Piję kawę i nic właściwie mi do szczęścia nie trzeba.
Jestem Bóg wie kim, albo nikim, bez żadnego wyrazu.
Mówię: „Będzie tak, jakbym dzień kolejny znała na pamięć”.
Moja małpa wie, jak naprawdę ze mną jest,
patrzy w oczy tak, jakby znała mnie od lat.
Kiedy jest mi źle, opowiada różne dziwne historie.
Moja małpa wie, wie dokładnie, jak to jest,
kiedy nie wiem już, co mam robić, dokąd iść,
wtedy mówi: „Hej, weź się w garść i zacznij wszystko od nowa, od nowa”.
Miałeś rację, zachowuję się jak trochę stuknięta.
Przez ten długi czas mylą mi się dni powszednie i święta.
Piję kawę i czytam list od swoich wiernych przyjaciół,
lecz nie wierzę im, ani tobie – wierzę tylko swej małpie.
Miałeś rację, nigdy tak nie było dobrze, jak teraz.
(Miałeś rację, nigdy tak nie było dobrze, jak teraz.
Piję kawę i nic właściwie mi do szczęścia nie trzeba.)
Piję kawę i nic właściwie mi do szczęścia nie trzeba.

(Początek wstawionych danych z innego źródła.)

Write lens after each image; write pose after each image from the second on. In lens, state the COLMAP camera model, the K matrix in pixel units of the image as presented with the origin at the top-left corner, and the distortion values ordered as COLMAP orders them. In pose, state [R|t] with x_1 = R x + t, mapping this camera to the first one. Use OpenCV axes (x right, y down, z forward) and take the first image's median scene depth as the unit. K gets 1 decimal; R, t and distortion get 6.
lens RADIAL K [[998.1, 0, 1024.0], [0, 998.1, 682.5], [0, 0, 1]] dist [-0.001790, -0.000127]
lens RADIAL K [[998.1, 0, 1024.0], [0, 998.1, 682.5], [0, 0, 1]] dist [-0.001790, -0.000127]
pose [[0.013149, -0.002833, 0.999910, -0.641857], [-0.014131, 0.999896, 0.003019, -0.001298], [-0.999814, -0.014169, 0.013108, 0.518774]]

(Jestem Bóg wie kim, albo nikim, bez żadnego wyrazu.)
Jestem Bóg wie kim, albo nikim, bez żadnego wyrazu.
(Mówię: „Będzie tak, jakbym dzień kolejny znała na pamięć”.)

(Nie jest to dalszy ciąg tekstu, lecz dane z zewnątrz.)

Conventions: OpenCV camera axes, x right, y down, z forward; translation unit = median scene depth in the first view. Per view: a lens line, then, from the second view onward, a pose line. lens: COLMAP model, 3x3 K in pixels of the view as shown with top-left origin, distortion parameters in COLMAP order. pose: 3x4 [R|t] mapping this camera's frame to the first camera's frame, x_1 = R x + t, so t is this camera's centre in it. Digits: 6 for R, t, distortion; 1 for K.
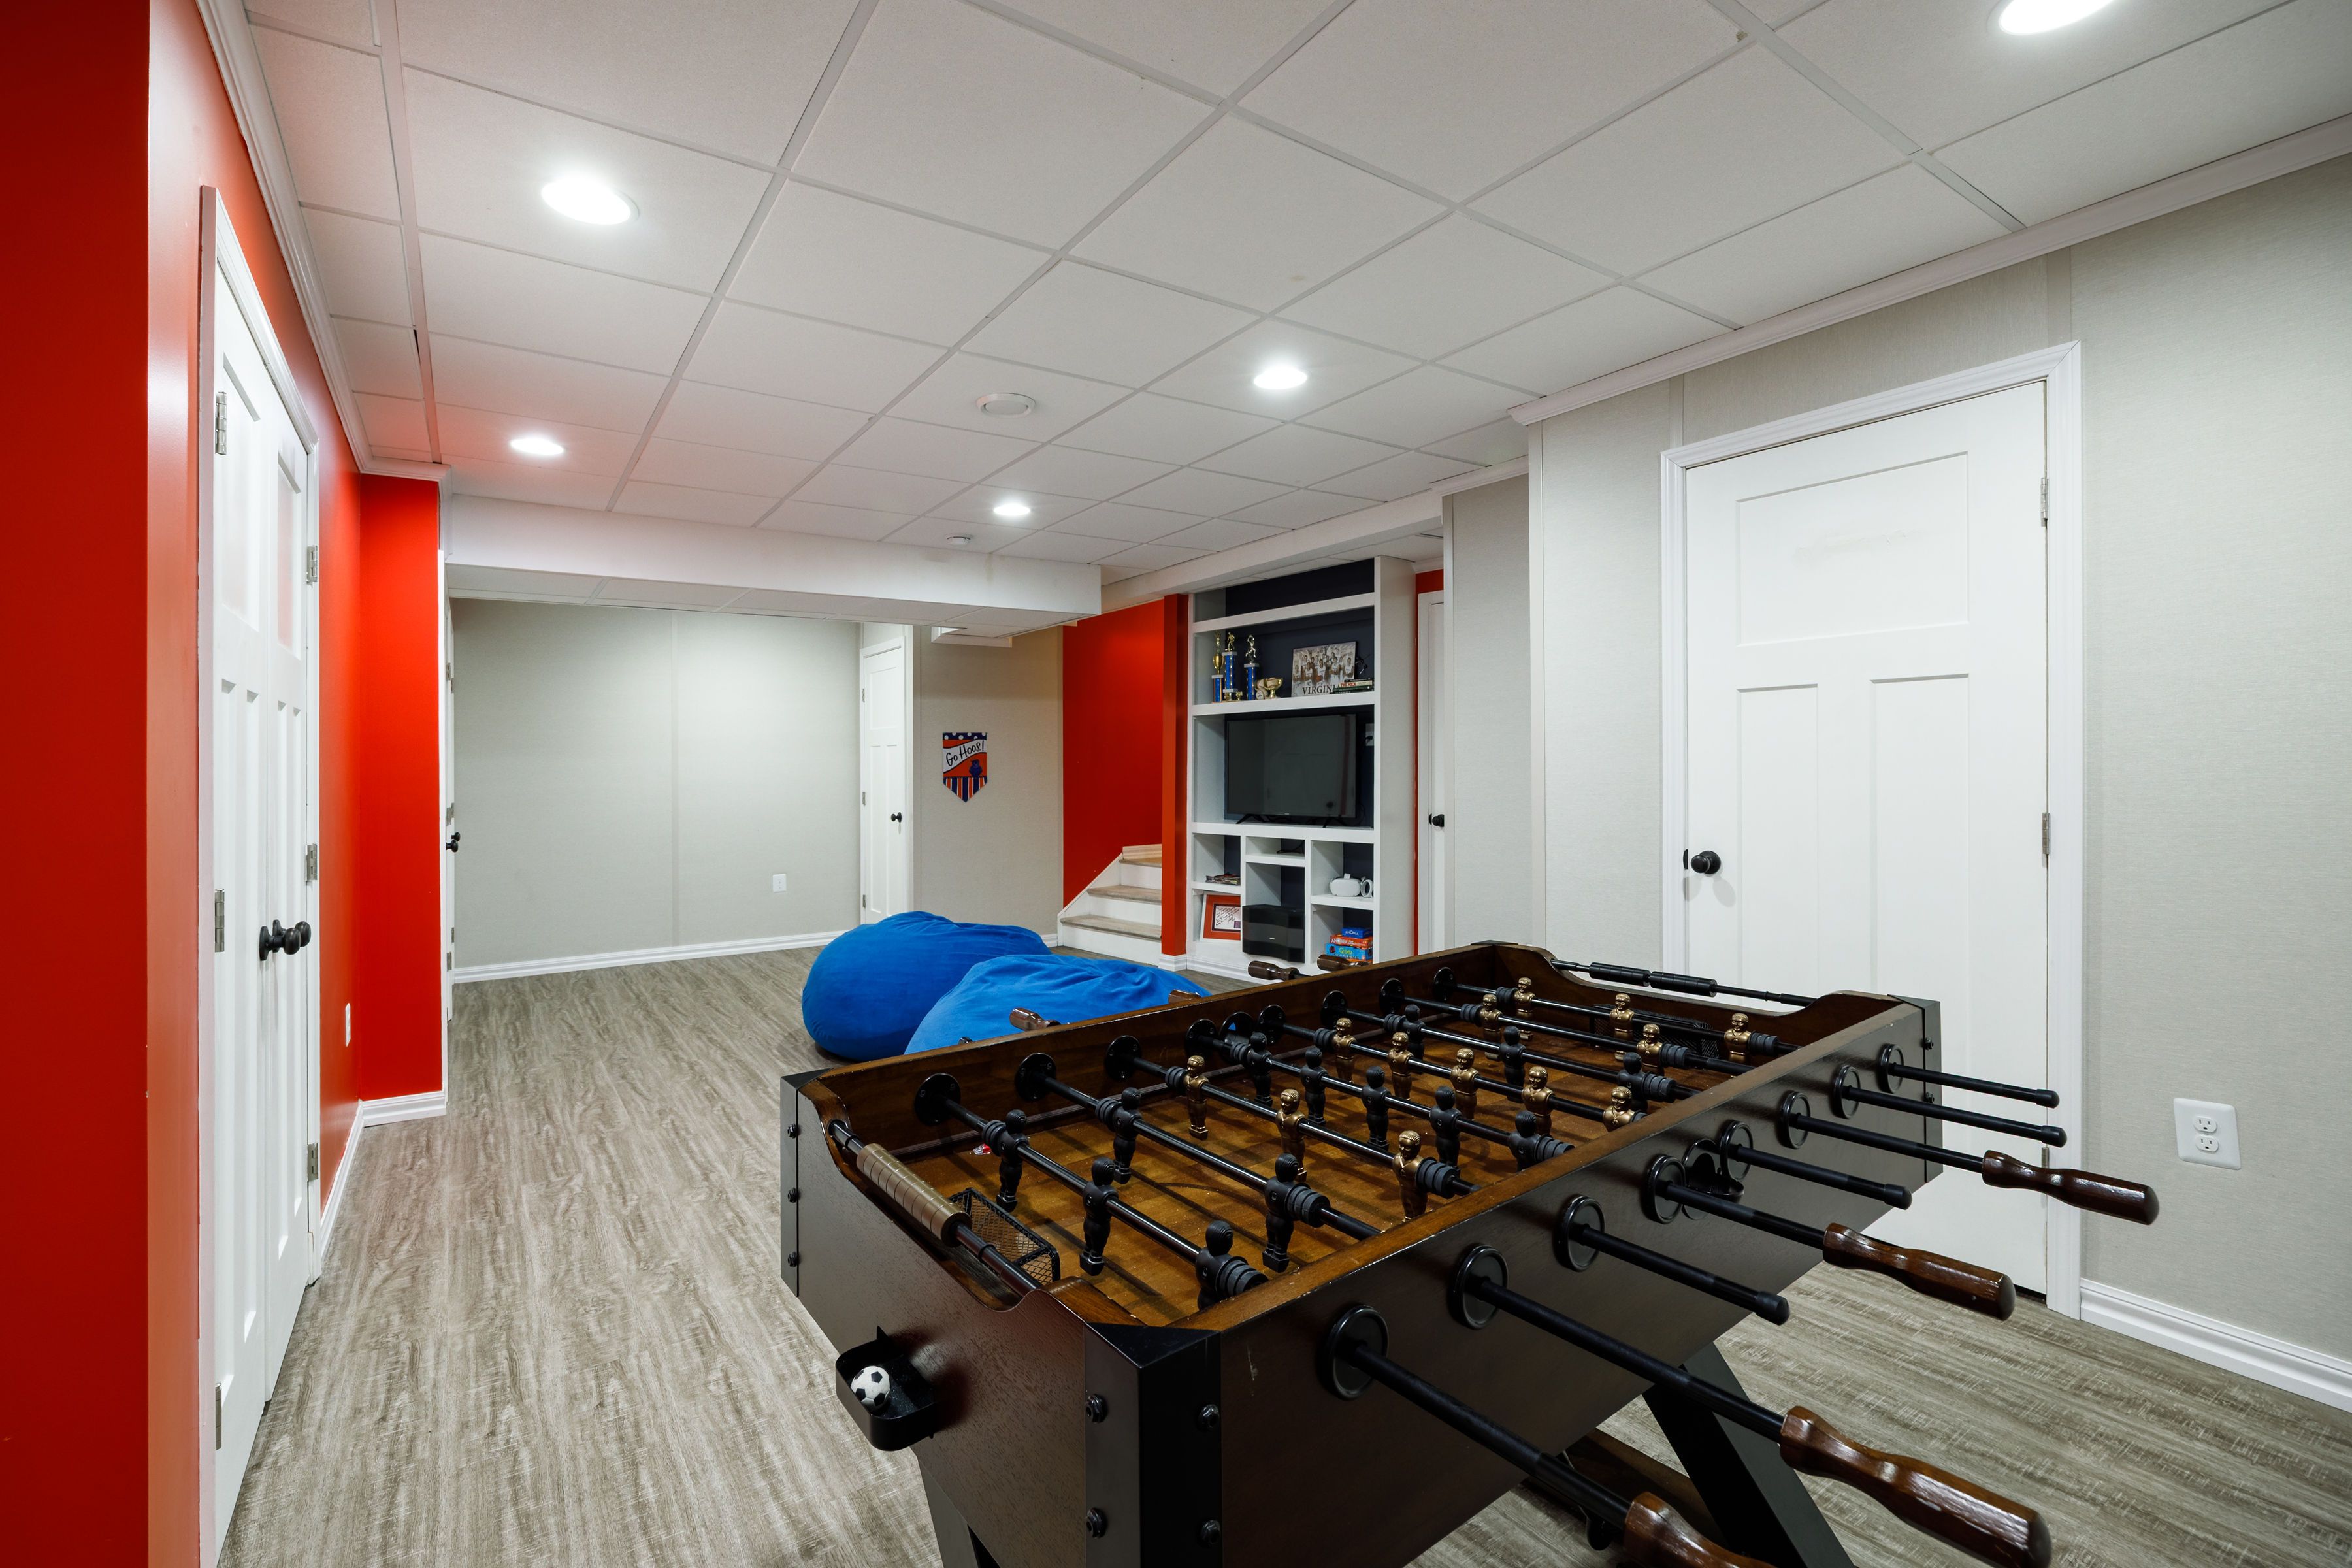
lens RADIAL K [[1063.6, 0, 1168.1], [0, 1063.6, 770.5], [0, 0, 1]] dist [-0.004442, -0.000610]
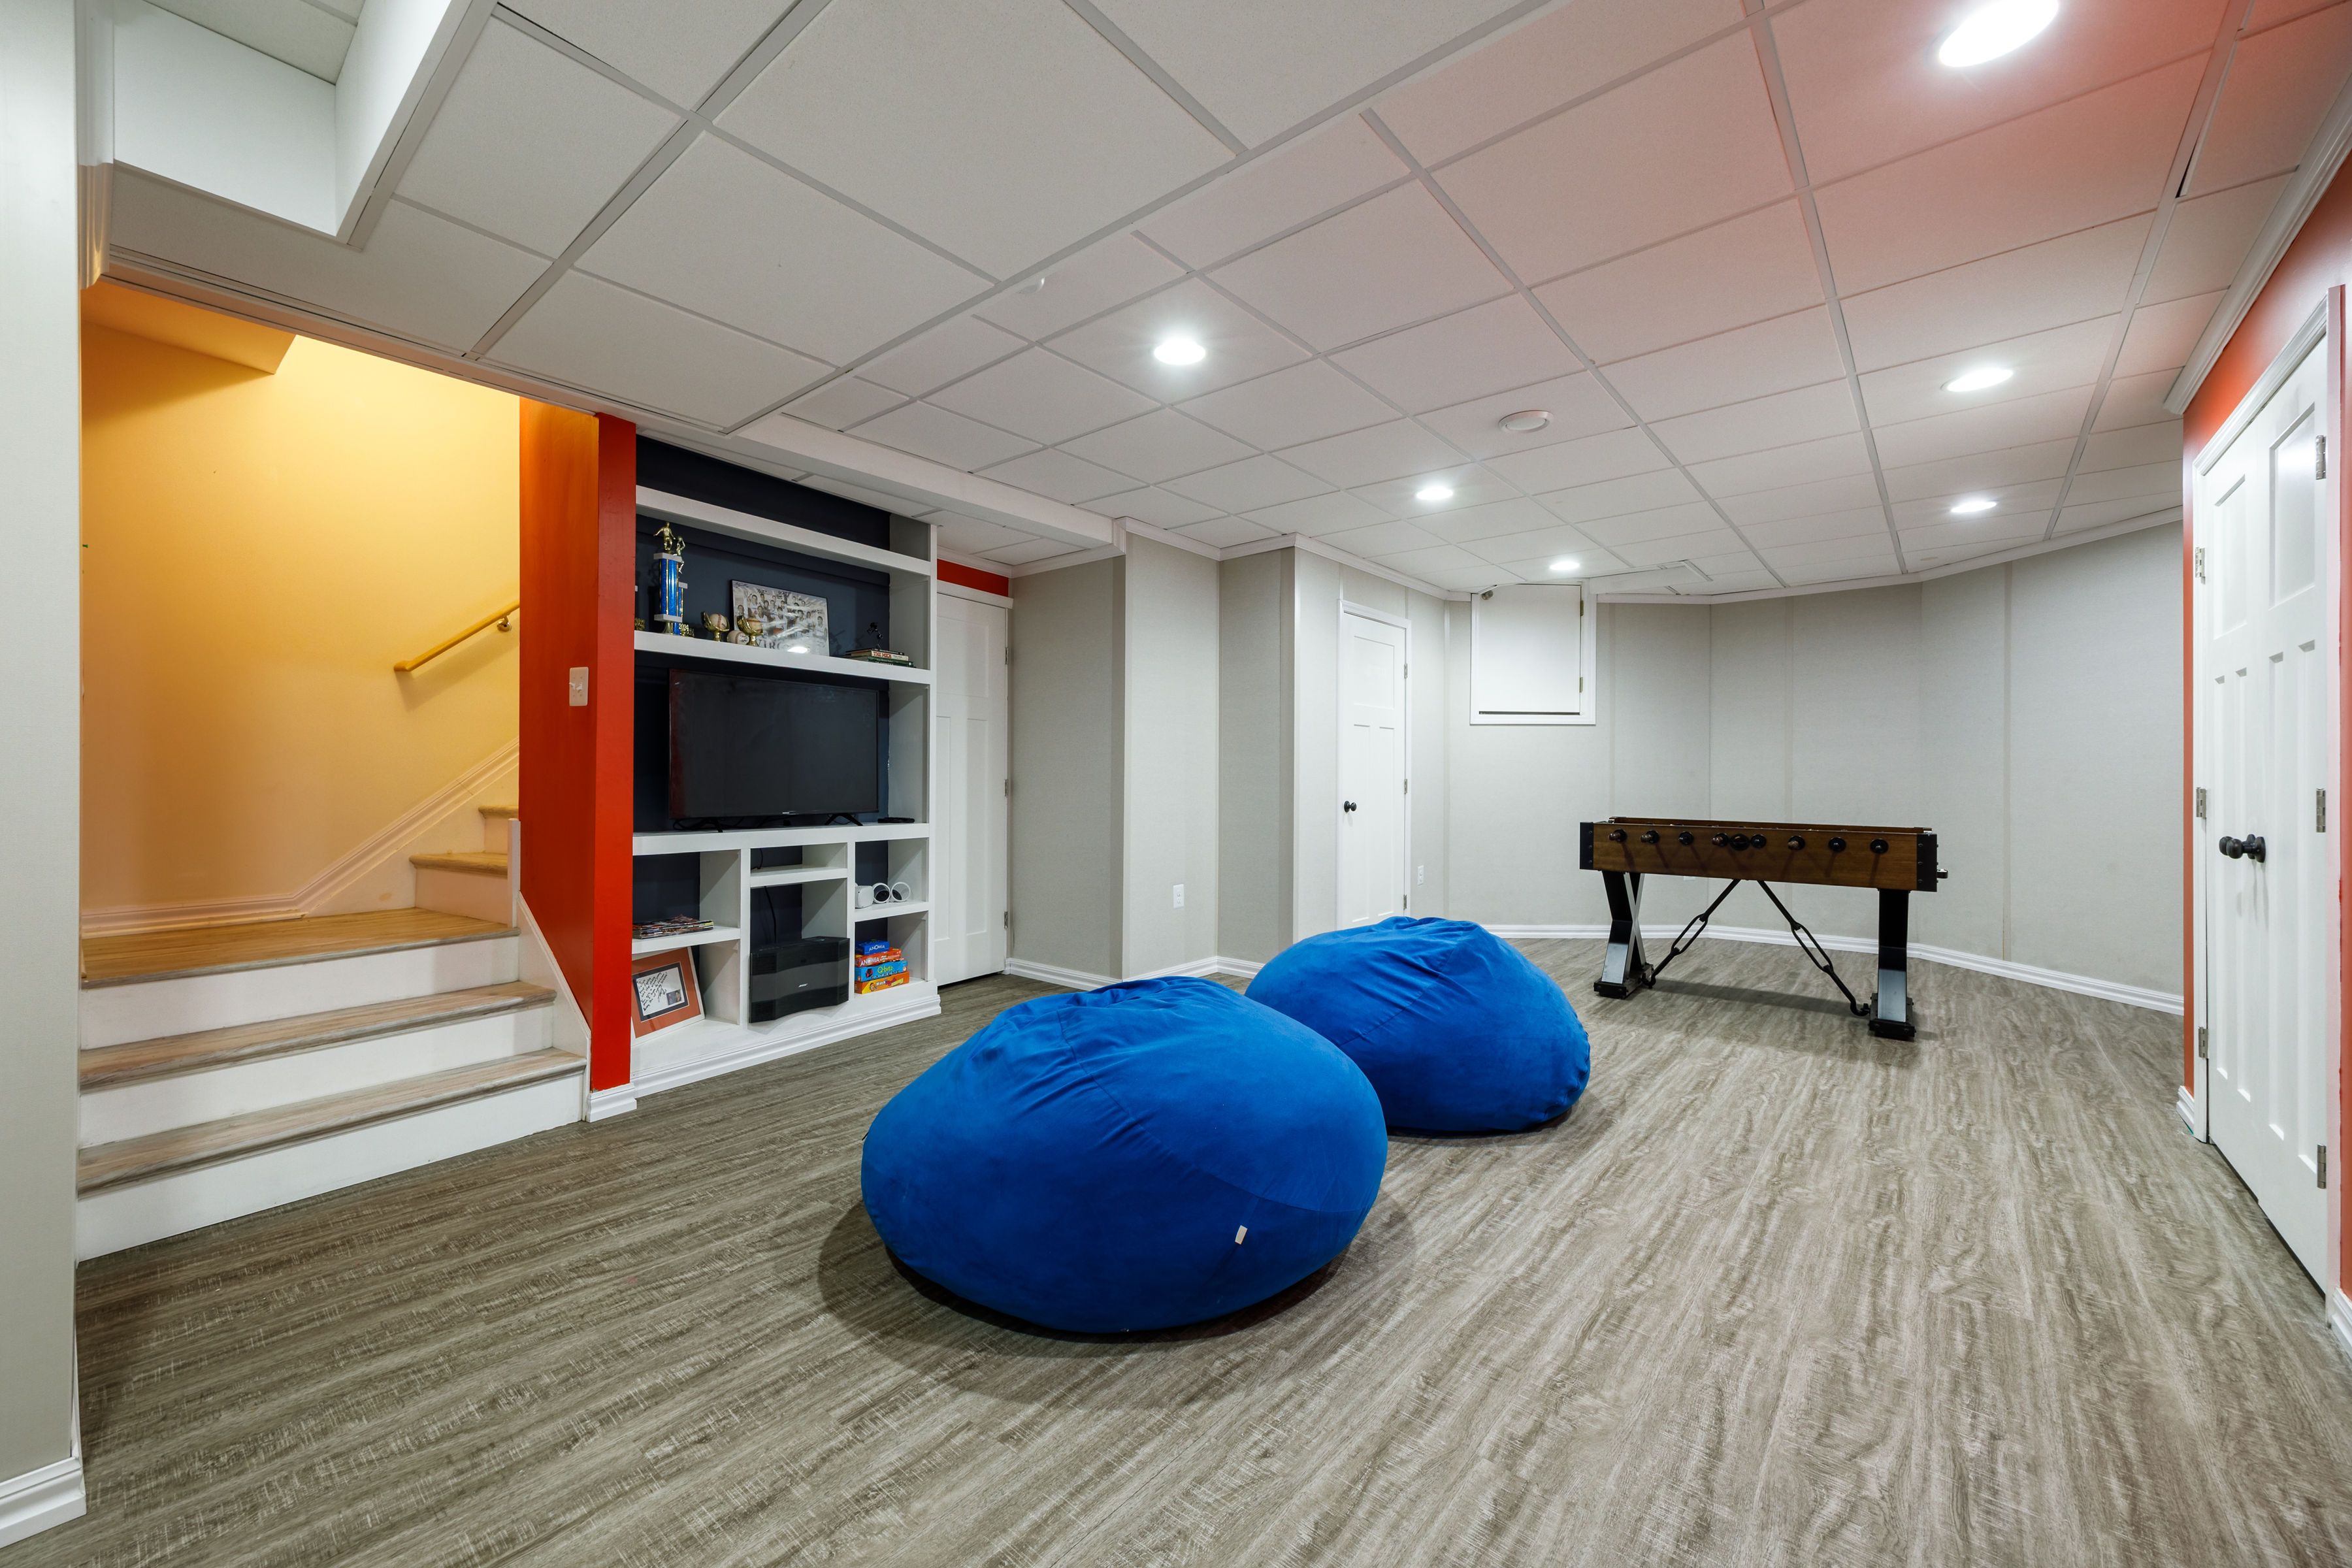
lens RADIAL K [[929.4, 0, 1164.2], [0, 929.4, 788.9], [0, 0, 1]] dist [0.000402, -0.000541]
pose [[-0.277960, 0.011613, 0.960522, -1.038623], [0.009195, 0.999913, -0.009428, 0.061134], [-0.960548, 0.006212, -0.278043, 1.711397]]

Mówię: „Będzie tak, jakbym dzień kolejny znała na pamięć”.
(×2):
Moja małpa wie, jak naprawdę ze mną jest,
patrzy w oczy tak, jakby znała mnie od lat.
Kiedy jest mi źle, opowiada różne dziwne historie.
Moja małpa wie, wie dokładnie, jak to jest,
kiedy nie wiem już, co mam robić, dokąd iść,
wtedy mówi: „Hej, weź się w garść i zacznij wszystko od nowa”.